_Goal of the exercise_. Which lines in the rows below contain the word "your"? Report each such line in full, treating uppercase and lowercase as different.

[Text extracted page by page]

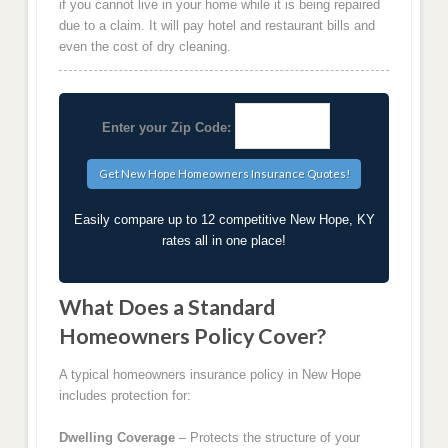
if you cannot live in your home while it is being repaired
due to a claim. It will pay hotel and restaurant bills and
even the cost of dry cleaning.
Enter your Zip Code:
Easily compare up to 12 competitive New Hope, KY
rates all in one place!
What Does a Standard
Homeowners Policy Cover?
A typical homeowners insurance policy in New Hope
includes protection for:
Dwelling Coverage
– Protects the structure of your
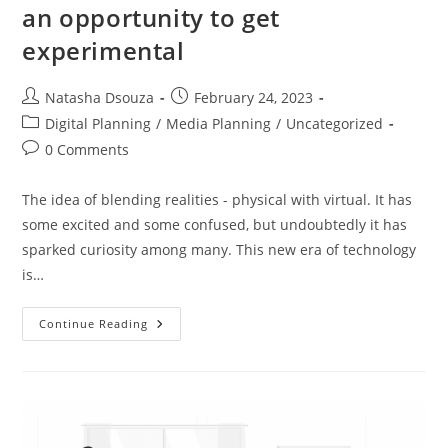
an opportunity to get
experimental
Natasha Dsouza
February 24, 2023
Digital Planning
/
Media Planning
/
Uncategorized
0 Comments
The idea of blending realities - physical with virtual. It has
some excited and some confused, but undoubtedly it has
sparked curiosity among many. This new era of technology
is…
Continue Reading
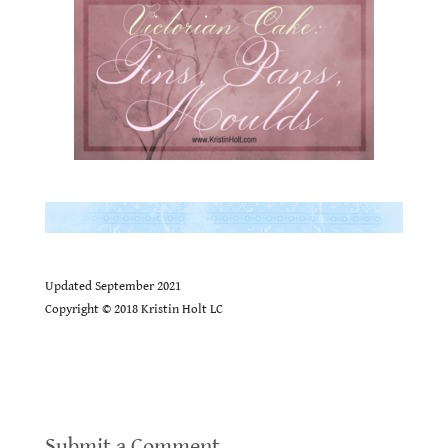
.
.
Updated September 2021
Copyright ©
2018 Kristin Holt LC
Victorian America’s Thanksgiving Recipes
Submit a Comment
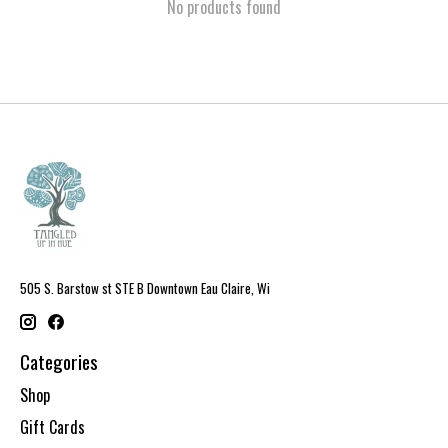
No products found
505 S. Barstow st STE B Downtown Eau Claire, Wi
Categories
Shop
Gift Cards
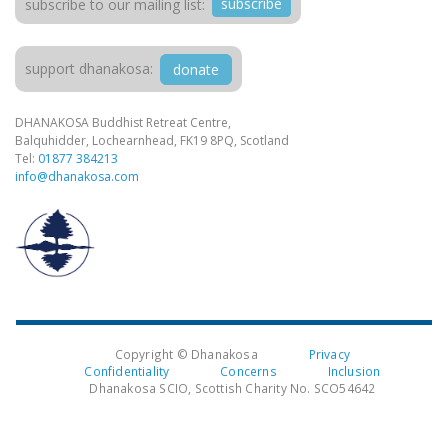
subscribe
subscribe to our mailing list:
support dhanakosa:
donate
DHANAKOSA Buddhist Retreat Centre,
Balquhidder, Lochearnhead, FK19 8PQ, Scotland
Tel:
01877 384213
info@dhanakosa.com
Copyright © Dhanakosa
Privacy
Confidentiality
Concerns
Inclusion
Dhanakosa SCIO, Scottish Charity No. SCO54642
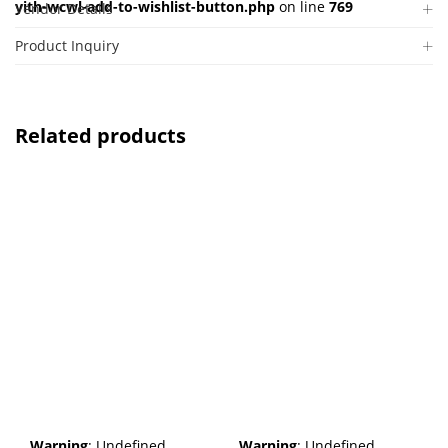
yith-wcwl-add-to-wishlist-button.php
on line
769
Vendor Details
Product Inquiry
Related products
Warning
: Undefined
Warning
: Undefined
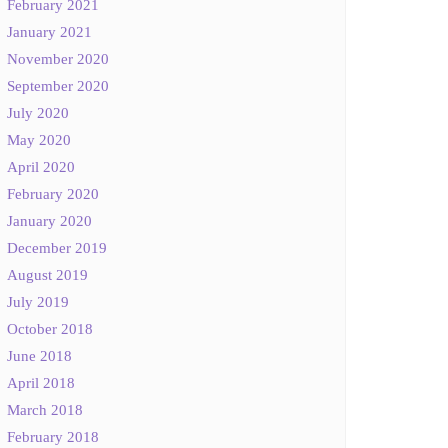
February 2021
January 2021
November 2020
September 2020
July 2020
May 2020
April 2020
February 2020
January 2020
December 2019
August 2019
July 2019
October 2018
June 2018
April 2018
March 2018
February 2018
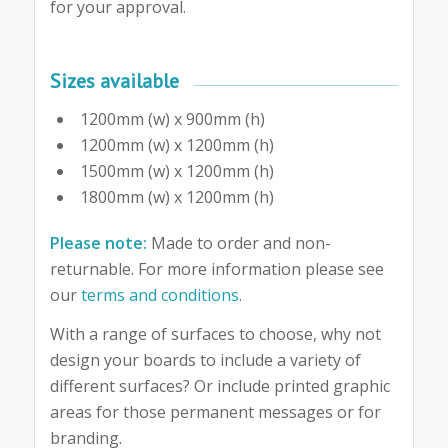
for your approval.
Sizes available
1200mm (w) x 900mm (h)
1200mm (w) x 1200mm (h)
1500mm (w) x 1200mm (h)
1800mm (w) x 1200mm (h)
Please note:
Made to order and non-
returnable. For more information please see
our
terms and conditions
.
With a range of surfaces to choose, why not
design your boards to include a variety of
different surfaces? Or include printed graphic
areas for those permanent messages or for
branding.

_Answer_.
if you cannot live in your home while it is being repaired
Enter your Zip Code:
– Protects the structure of your
for your approval.
design your boards to include a variety of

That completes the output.